My brother and I volunteered to be on the “work crew” for the 6th grade retreat at our church this year. We set up inflatable games, delivered snacks and generally held back a couple hundred crazy 6th graders from the doors when it was lunch time.
It’s been along time since I’ve hung out with my brother by myself. We had a blast pal-ing around, cracking jokes and working together. Early in the trip, after we had been talking over each other (and probably steering the whole conversation), we told the people we were with, “By the way, we’re brother and sister.” The underlying message was, “That’s why we’re so weird with each other. We don’t talk like this with any random person!” A few of them commented on how close we were and how much fun we had together.
The depth of love and connection I have with my brother is one reason I want my kids to be close. I want them to have that built-in best friend for the rest of their lives.
My kids are only 11 and 8, so I’m not sure how it all works, but here’s what I’ve done to cultivate the friendship between my kids (and I think some of what my parents must have done when my brother and I were kids):
Brainwash them. My mom used to always tell me when I was aggravated with my brother, “He’s the only brother you’ll ever have.” She wanted me to see the value in him, not view him as a tag-along or pest.
I do the same kind of thing now when I tell my son, “Your sister is your best friend. You’ll have lots of other friends, but you’ll always have her as your best friend.” When they were little, I made them smother each other in hugs and kisses before bed, told them to say, “I love you!” or “You’re my best friend!” and now they do all that without prompting!
Keep them together. Kids are busy nowadays. They jump from school to sports to tutoring to church to scouts all in a day. Most of these environments separate kids by age and gender. So, most of the time, your kids are split up. They spend all day – even all weekend sometimes, separated from their siblings and potential best friend.
We do a hybrid-homeschool (2 days at school, 3 days at home) because I want my kids to be together more than not. I want them to learn to work together, play together and even fight together. You don’t have to homeschool to keep your kids together, but you might want to look at your schedule to see a spot to cultivate some sibling togetherness – weekly meals, family outings or movie nights can do the trick.
Demand friendship. I will not allow my kids to go the way of the TV sitcom. I don’t want my 11 year old daughter rolling her eyes at her annoying brother. I don’t want my 8 year old son to actively think of ways to sabotage his sister.

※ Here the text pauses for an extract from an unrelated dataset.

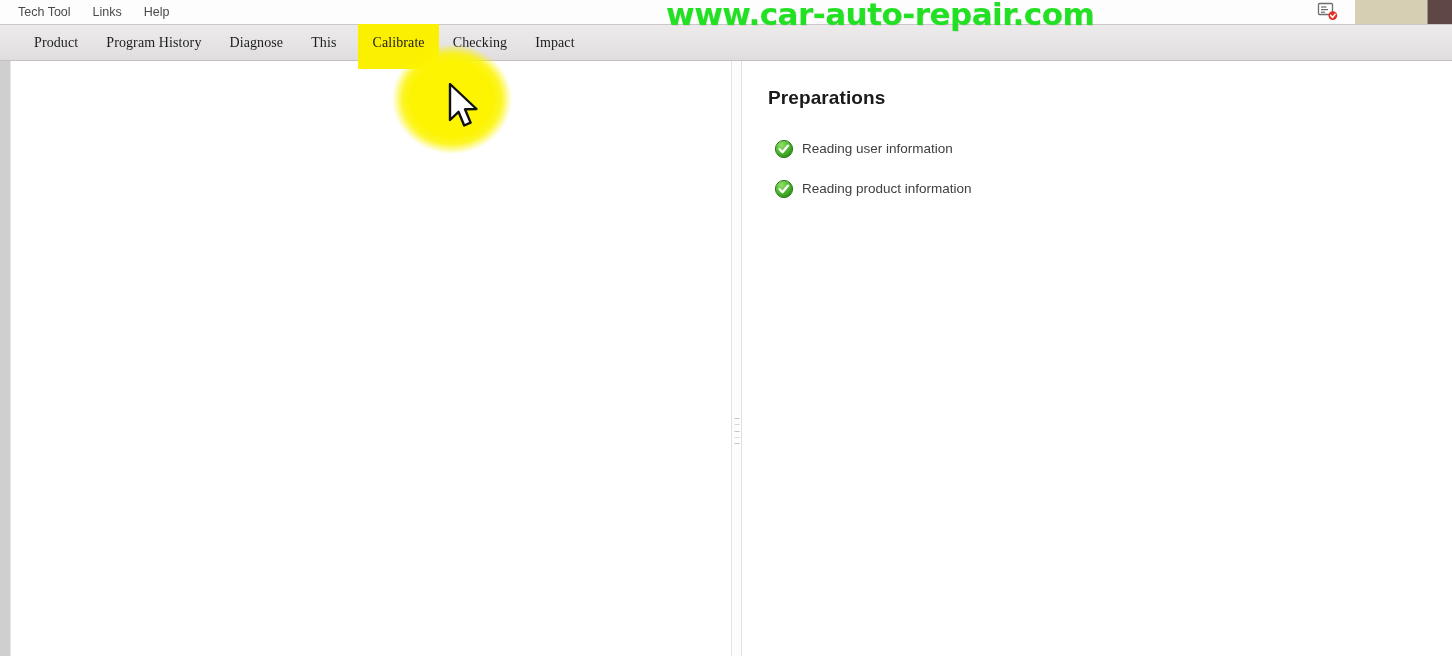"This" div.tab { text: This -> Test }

I’m not a perfectly consistent parent by any stretch of the imagination, but I don’t let fighting, aggravated voices and arguing continue for any amount of time. I’ll model the words they should have said, make them apologize or recite, Proverbs 15:1. Nine times out of ten it ends with giggles and wrestled hugs on the floor.
Having a close sibling relationship is a gift. I think it’s training for future relationships, specifically marriage (think about it – you share rooms, chores and belongings as siblings, it’s the same when you’re married)! I also believe it’s a tether to your immediate family. Strong sibling bonds, strengthen the bond of your entire family which, if you’re working on centering your family on the Jesus and His Word, can only strengthen the bond to Him!